▶ [Directions for this task] Return every line of the records that includes the string "What".

BEGIN Provided records

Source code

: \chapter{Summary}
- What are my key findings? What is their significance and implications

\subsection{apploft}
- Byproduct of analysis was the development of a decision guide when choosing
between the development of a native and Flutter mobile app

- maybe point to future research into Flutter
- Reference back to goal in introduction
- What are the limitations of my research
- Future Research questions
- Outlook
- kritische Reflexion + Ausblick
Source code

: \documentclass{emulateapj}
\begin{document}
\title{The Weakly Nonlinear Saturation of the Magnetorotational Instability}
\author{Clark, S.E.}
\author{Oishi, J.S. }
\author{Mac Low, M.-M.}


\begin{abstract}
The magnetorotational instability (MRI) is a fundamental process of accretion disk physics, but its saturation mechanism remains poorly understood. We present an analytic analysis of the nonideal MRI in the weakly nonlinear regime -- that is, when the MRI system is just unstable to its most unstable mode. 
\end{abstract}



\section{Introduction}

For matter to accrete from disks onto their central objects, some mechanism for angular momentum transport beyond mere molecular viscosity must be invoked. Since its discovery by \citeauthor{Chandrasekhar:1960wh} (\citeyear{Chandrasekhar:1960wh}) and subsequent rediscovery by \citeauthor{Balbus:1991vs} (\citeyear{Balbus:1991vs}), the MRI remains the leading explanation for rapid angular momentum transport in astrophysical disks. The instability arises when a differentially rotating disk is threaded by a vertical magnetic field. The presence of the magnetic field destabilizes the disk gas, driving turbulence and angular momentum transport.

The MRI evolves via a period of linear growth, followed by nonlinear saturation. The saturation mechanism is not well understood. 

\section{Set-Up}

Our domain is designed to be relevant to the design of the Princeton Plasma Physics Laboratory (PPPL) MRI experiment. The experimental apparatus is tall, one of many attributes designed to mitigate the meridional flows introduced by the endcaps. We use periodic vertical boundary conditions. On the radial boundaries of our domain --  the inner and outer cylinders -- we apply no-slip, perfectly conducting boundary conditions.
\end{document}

END Provided records

▶ [Exercise output]
- What are my key findings? What is their significance and implications
- What are the limitations of my research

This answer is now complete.